What you need to do: Below are some entries; can you quote all of them exactly?

Records for the task:
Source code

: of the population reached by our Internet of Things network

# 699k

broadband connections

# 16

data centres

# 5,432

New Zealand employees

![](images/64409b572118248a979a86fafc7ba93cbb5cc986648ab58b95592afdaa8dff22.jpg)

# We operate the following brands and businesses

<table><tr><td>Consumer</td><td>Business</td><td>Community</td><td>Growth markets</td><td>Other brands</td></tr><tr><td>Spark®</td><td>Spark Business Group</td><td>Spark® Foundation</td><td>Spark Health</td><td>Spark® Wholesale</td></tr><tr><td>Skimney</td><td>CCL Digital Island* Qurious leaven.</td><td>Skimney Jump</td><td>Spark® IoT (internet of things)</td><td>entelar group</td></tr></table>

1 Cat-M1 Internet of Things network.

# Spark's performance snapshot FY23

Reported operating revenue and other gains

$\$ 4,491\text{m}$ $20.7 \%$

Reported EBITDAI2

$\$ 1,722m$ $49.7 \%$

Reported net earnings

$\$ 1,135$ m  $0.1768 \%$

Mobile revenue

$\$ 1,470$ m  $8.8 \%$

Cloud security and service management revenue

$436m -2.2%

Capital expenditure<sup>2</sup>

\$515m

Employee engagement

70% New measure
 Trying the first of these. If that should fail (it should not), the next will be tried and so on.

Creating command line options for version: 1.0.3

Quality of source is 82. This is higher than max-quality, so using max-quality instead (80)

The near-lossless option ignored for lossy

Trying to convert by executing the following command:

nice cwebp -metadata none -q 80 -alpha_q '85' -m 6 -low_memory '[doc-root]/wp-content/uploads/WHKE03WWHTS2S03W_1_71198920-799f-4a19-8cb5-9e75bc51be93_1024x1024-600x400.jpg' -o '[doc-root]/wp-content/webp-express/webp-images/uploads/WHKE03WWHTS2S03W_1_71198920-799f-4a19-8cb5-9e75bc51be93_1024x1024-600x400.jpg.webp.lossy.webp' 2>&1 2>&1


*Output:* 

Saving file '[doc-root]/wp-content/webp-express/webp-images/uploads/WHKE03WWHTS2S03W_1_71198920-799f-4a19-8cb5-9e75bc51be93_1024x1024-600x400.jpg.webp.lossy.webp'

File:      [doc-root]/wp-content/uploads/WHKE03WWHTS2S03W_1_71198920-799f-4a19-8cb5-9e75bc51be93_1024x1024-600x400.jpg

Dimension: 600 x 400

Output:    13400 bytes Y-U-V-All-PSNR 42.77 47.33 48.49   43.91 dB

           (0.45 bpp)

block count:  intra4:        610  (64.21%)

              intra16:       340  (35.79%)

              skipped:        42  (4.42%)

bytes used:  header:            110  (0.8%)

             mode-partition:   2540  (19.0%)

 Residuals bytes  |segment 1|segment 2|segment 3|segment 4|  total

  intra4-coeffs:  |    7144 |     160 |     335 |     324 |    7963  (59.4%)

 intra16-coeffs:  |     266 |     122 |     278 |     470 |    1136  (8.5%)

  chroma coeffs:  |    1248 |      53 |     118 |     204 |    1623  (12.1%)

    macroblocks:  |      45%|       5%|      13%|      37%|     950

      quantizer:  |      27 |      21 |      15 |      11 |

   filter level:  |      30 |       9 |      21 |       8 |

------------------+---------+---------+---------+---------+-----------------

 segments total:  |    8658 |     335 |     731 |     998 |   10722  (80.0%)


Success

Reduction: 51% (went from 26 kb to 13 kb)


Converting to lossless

Output of the task:
Source code

: of the population reached by our Internet of Things network

# 699k

broadband connections

# 16

data centres

# 5,432

New Zealand employees

![](images/64409b572118248a979a86fafc7ba93cbb5cc986648ab58b95592afdaa8dff22.jpg)

# We operate the following brands and businesses

<table><tr><td>Consumer</td><td>Business</td><td>Community</td><td>Growth markets</td><td>Other brands</td></tr><tr><td>Spark®</td><td>Spark Business Group</td><td>Spark® Foundation</td><td>Spark Health</td><td>Spark® Wholesale</td></tr><tr><td>Skimney</td><td>CCL Digital Island* Qurious leaven.</td><td>Skimney Jump</td><td>Spark® IoT (internet of things)</td><td>entelar group</td></tr></table>

1 Cat-M1 Internet of Things network.

# Spark's performance snapshot FY23

Reported operating revenue and other gains

$\$ 4,491\text{m}$ $20.7 \%$

Reported EBITDAI2

$\$ 1,722m$ $49.7 \%$

Reported net earnings

$\$ 1,135$ m  $0.1768 \%$

Mobile revenue

$\$ 1,470$ m  $8.8 \%$

Cloud security and service management revenue

$436m -2.2%

Capital expenditure<sup>2</sup>

\$515m

Employee engagement

70% New measure
 Trying the first of these. If that should fail (it should not), the next will be tried and so on.

Creating command line options for version: 1.0.3

Quality of source is 82. This is higher than max-quality, so using max-quality instead (80)

The near-lossless option ignored for lossy

Trying to convert by executing the following command:

nice cwebp -metadata none -q 80 -alpha_q '85' -m 6 -low_memory '[doc-root]/wp-content/uploads/WHKE03WWHTS2S03W_1_71198920-799f-4a19-8cb5-9e75bc51be93_1024x1024-600x400.jpg' -o '[doc-root]/wp-content/webp-express/webp-images/uploads/WHKE03WWHTS2S03W_1_71198920-799f-4a19-8cb5-9e75bc51be93_1024x1024-600x400.jpg.webp.lossy.webp' 2>&1 2>&1


*Output:* 

Saving file '[doc-root]/wp-content/webp-express/webp-images/uploads/WHKE03WWHTS2S03W_1_71198920-799f-4a19-8cb5-9e75bc51be93_1024x1024-600x400.jpg.webp.lossy.webp'

File:      [doc-root]/wp-content/uploads/WHKE03WWHTS2S03W_1_71198920-799f-4a19-8cb5-9e75bc51be93_1024x1024-600x400.jpg

Dimension: 600 x 400

Output:    13400 bytes Y-U-V-All-PSNR 42.77 47.33 48.49   43.91 dB

           (0.45 bpp)

block count:  intra4:        610  (64.21%)

              intra16:       340  (35.79%)

              skipped:        42  (4.42%)

bytes used:  header:            110  (0.8%)

             mode-partition:   2540  (19.0%)

 Residuals bytes  |segment 1|segment 2|segment 3|segment 4|  total

  intra4-coeffs:  |    7144 |     160 |     335 |     324 |    7963  (59.4%)

 intra16-coeffs:  |     266 |     122 |     278 |     470 |    1136  (8.5%)

  chroma coeffs:  |    1248 |      53 |     118 |     204 |    1623  (12.1%)

    macroblocks:  |      45%|       5%|      13%|      37%|     950

      quantizer:  |      27 |      21 |      15 |      11 |

   filter level:  |      30 |       9 |      21 |       8 |

------------------+---------+---------+---------+---------+-----------------

 segments total:  |    8658 |     335 |     731 |     998 |   10722  (80.0%)


Success

Reduction: 51% (went from 26 kb to 13 kb)


Converting to lossless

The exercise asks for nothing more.